Of course, that last bit only works if businesses choose to play by the same rules using the same tools as consumers. Just as Best Buy broke from the herd and started firing bad customers and reinventing the way it chose to deploy its resources to address its stream of consumers, so too will businesses find new ways to avoid burnout. Most of your social networking tools are first generation solutions that don’t scale and require constant monitoring. We see a future based on treating streams as workflows that enforce business rules that are able to differentiate between awesome customers and lookie-loos. It’s the difference between driving traffic…and driving sales.
Josiah,
I wonder the same things myself. Mobile is certainly the future for much of social media.

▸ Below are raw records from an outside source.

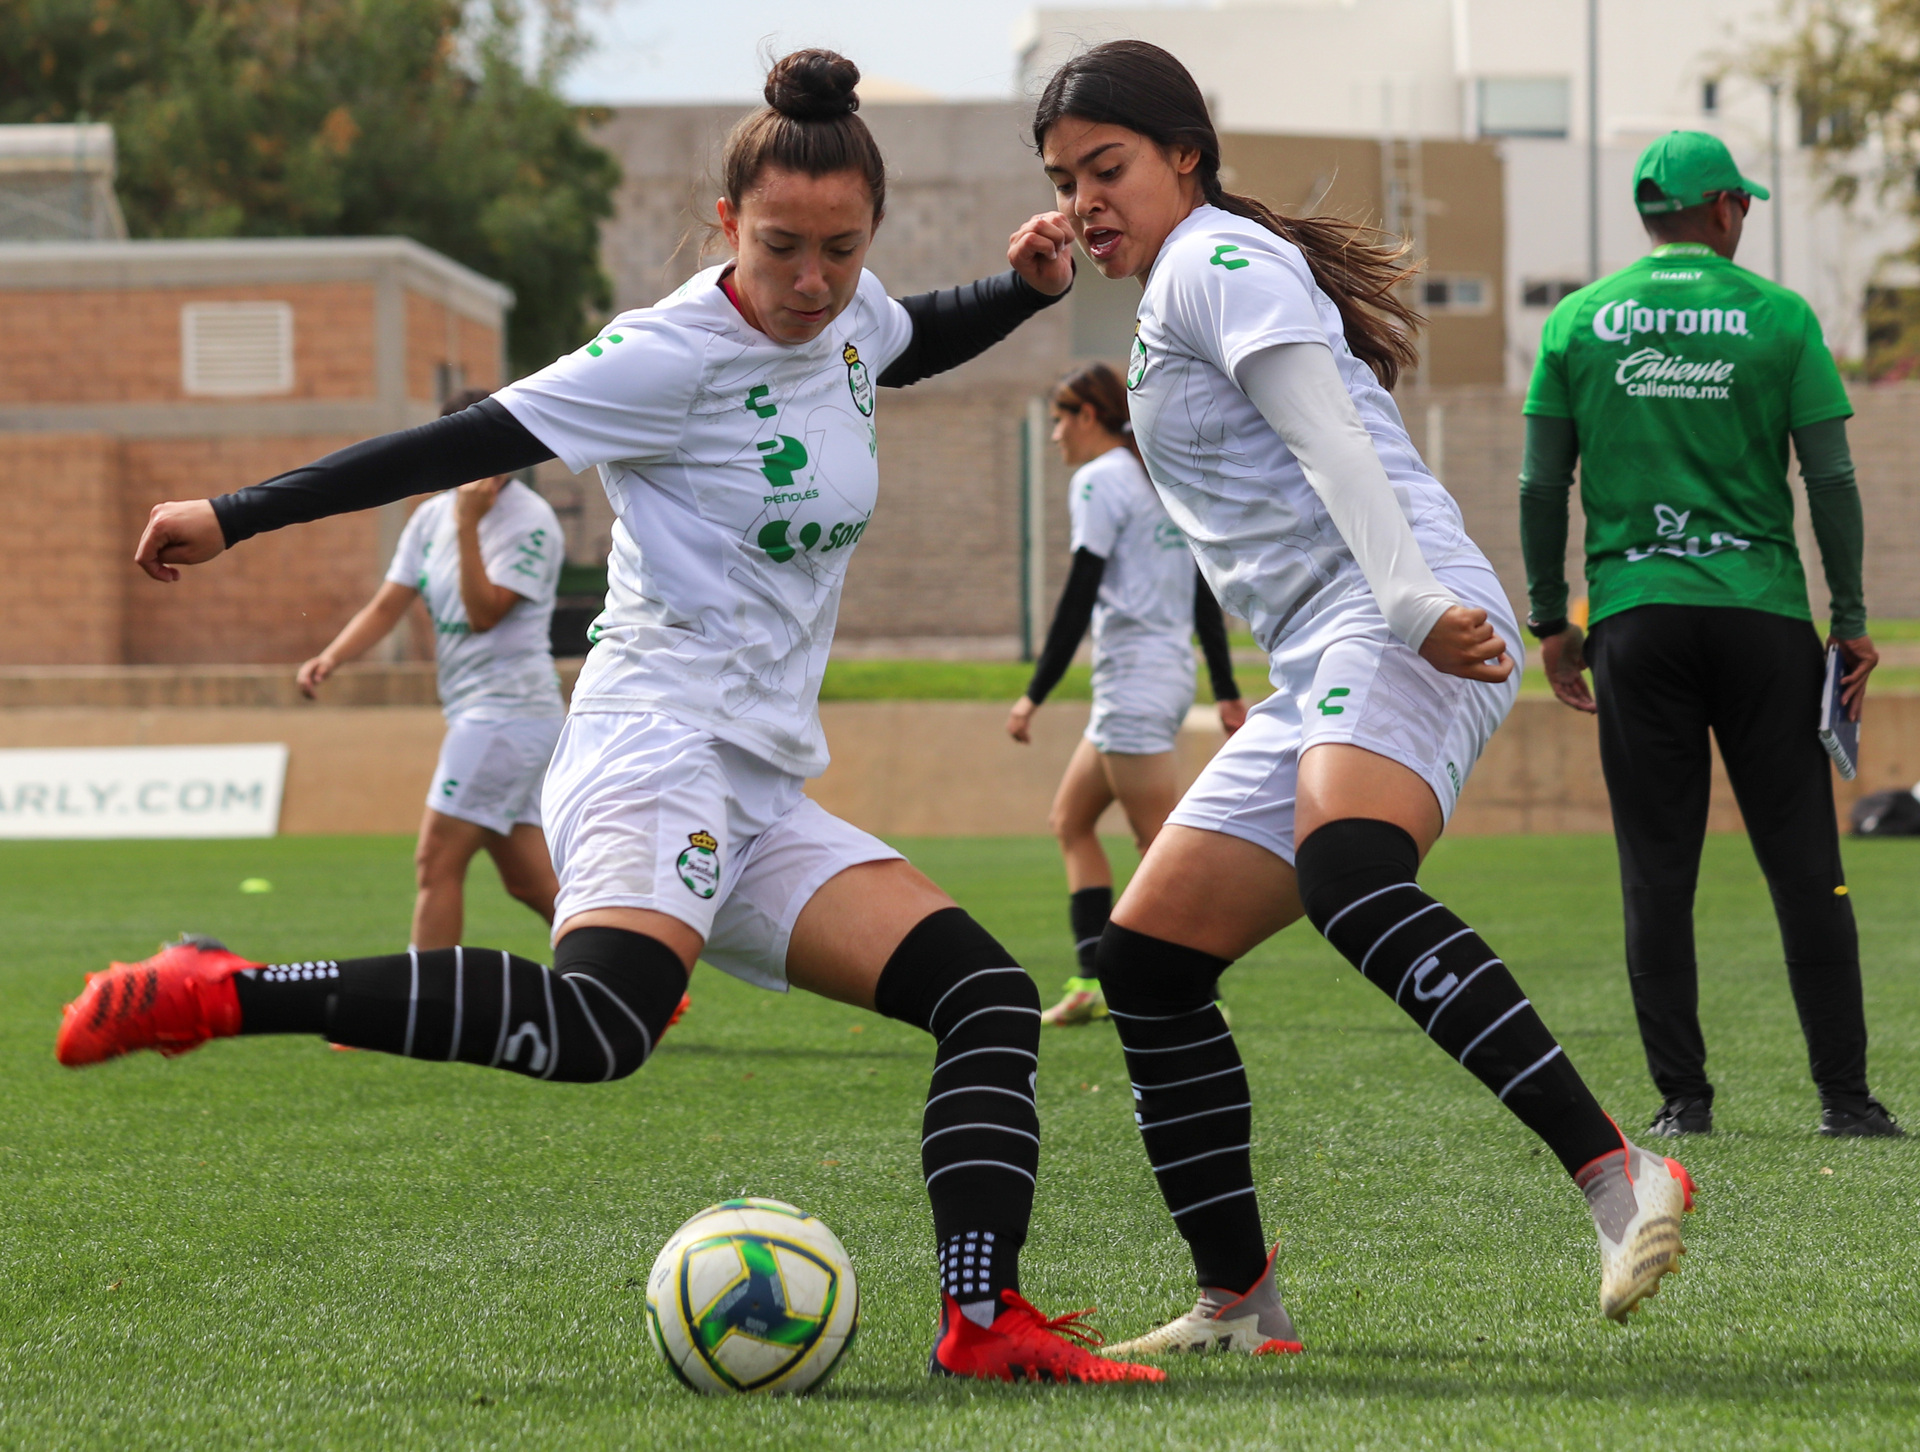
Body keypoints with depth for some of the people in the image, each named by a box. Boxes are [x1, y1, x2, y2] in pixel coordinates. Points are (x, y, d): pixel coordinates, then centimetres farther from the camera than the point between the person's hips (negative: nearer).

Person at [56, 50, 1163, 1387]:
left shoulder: (850, 319, 11)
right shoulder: (675, 354, -12)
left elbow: (910, 342, 37)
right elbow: (471, 442, -11)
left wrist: (1028, 289, 19)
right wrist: (241, 518, -9)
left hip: (760, 792, 9)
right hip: (660, 739, -9)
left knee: (988, 997, 0)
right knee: (598, 1025, -35)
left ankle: (984, 1322, -4)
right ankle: (223, 993, -30)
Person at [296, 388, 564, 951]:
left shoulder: (529, 521, -10)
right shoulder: (432, 516, 13)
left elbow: (483, 613, -18)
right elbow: (387, 607, 10)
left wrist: (468, 525, -22)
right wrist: (332, 657, -6)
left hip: (508, 710, -8)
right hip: (479, 714, 8)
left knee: (437, 862, -11)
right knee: (528, 880, 8)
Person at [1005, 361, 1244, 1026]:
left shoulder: (1099, 480, -9)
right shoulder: (1159, 478, 18)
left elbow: (1079, 596, -15)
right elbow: (1203, 593, 18)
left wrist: (1036, 694, -12)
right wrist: (1226, 690, 20)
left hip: (1134, 679, -10)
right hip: (1171, 671, 10)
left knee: (1163, 846, -10)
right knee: (1070, 819, 14)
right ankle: (1094, 983, 8)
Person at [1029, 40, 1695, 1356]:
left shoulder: (1217, 261, 0)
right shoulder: (1184, 290, 30)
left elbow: (1330, 438, -14)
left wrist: (1415, 604, -27)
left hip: (1398, 635, -10)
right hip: (1321, 677, 10)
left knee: (1348, 878, -35)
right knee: (1148, 959, 7)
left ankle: (1621, 1181, -46)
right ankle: (1239, 1302, 11)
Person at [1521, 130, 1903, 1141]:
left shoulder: (1578, 322, 5)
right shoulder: (1778, 315, 1)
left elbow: (1542, 488, 5)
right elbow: (1831, 479, -1)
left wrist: (1550, 619, 13)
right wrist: (1850, 620, 4)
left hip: (1635, 614, 1)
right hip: (1762, 609, -1)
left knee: (1657, 875, 5)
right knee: (1804, 864, 3)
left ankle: (1681, 1097, 5)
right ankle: (1843, 1094, 2)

Stats confirm that huge numbers of people access their accounts from mobile devices. I think that will only accelerate as devices become more capable and widespread. Personally I access all of my social media accounts more often with a smart phone than a traditional computer.
Will social media use decline overall? In individual instances, yes. A great number of people jump on a network, get excited about what you can do on it and spend a great deal of time there. Their usage will taper off to a point that the service is usable. Some people will drift away entirely. But for a long time, new users will continue to come on board. In a few years you won’t hear so much about social media, it will just be an accepted part of the way of things.
Much the same thing happened when the web was first coming online. Everyone was talking about surfing the web. Does anyone do that anymore? More often people are now using the web in practical ways that complement their lives. Often that leads to even more time spent as you transfer other activities such as watching broadcast TV to watching video online.
Overall I think SM will become less noticeable, but more useful.